**Records from a collection:**

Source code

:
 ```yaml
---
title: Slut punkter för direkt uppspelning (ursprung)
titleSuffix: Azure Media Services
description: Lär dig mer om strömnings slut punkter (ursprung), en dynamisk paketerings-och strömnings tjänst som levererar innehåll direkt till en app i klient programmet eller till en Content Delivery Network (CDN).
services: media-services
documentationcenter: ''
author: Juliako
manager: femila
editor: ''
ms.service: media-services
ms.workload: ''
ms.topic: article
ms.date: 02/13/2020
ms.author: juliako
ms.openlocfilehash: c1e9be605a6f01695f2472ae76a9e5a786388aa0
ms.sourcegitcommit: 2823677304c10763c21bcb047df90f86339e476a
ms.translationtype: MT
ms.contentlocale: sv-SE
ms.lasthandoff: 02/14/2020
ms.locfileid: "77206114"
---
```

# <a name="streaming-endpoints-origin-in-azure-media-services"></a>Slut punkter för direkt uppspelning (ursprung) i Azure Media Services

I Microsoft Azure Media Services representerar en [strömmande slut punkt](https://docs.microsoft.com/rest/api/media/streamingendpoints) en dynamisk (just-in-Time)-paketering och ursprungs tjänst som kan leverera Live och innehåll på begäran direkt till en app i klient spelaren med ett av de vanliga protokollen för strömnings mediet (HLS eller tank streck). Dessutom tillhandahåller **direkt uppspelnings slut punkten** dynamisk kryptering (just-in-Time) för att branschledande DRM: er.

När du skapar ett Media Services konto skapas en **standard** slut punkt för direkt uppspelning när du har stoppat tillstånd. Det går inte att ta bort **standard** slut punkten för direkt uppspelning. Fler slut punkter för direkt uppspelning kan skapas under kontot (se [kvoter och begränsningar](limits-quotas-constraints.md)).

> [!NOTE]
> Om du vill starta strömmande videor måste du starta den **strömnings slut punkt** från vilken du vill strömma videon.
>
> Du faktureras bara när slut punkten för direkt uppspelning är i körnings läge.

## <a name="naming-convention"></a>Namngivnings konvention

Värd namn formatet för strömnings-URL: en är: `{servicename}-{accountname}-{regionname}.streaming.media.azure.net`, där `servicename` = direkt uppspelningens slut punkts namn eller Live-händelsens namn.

==

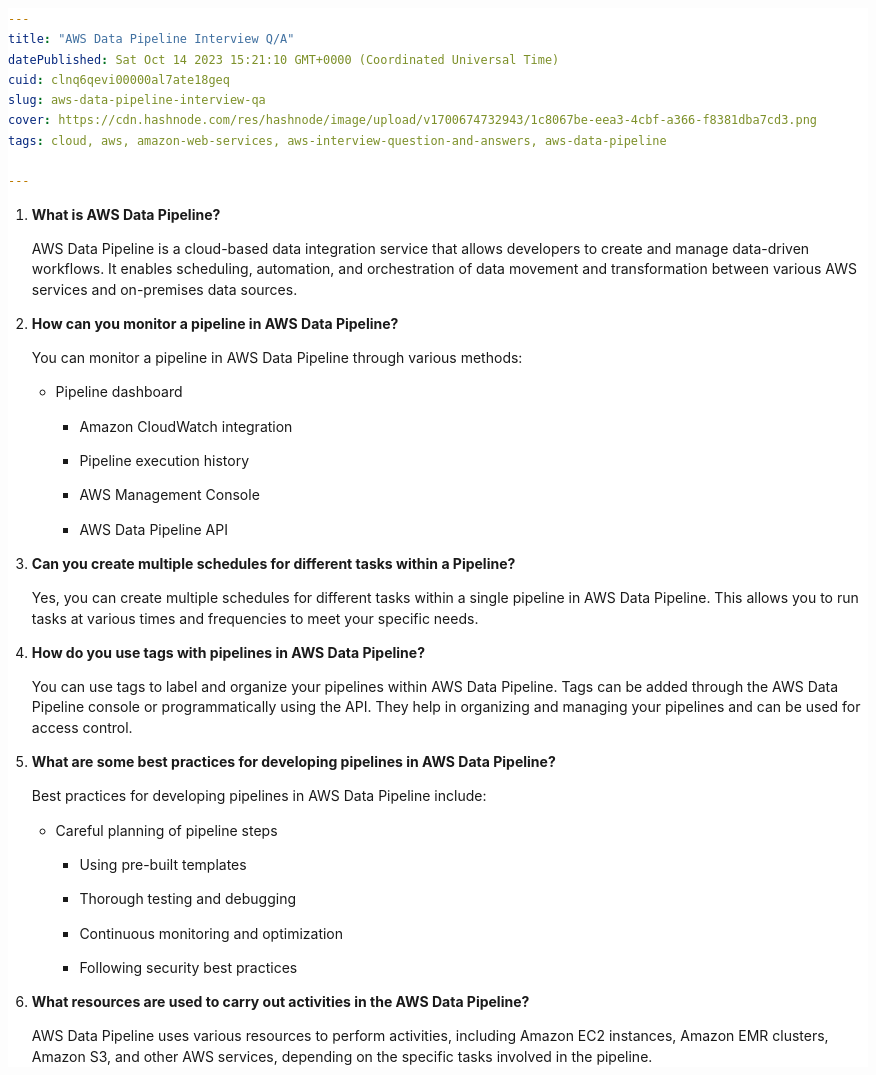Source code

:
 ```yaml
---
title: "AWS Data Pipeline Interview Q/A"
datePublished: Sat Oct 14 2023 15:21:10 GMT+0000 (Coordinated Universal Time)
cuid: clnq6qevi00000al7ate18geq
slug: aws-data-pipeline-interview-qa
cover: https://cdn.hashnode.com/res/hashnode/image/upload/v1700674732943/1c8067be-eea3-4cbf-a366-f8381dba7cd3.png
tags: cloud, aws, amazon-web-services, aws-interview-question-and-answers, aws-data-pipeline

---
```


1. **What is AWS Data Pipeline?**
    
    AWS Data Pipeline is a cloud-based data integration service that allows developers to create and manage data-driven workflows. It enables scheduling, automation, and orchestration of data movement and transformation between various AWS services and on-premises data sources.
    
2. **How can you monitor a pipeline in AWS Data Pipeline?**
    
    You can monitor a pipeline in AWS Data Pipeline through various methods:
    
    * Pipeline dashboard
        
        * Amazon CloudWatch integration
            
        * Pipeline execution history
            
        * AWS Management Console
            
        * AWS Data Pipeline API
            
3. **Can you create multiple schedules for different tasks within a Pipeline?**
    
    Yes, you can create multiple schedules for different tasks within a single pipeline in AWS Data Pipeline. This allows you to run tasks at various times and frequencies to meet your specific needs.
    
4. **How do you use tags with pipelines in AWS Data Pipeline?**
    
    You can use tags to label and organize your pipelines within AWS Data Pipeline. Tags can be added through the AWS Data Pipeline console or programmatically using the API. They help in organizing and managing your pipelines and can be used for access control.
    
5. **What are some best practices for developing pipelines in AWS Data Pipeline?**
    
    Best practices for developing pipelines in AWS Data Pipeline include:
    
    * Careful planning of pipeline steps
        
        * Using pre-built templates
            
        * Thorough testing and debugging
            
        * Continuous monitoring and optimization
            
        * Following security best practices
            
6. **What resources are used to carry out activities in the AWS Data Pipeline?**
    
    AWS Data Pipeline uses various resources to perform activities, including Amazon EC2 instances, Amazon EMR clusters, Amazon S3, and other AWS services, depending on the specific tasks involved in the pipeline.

**TASK TO CARRY OUT:** All lines in the preceding records that hold the word "innehåll" need to be copied.

**COMPLETED TASK:**
description: Lär dig mer om strömnings slut punkter (ursprung), en dynamisk paketerings-och strömnings tjänst som levererar innehåll direkt till en app i klient programmet eller till en Content Delivery Network (CDN).
I Microsoft Azure Media Services representerar en [strömmande slut punkt](https://docs.microsoft.com/rest/api/media/streamingendpoints) en dynamisk (just-in-Time)-paketering och ursprungs tjänst som kan leverera Live och innehåll på begäran direkt till en app i klient spelaren med ett av de vanliga protokollen för strömnings mediet (HLS eller tank streck). Dessutom tillhandahåller **direkt uppspelnings slut punkten** dynamisk kryptering (just-in-Time) för att branschledande DRM: er.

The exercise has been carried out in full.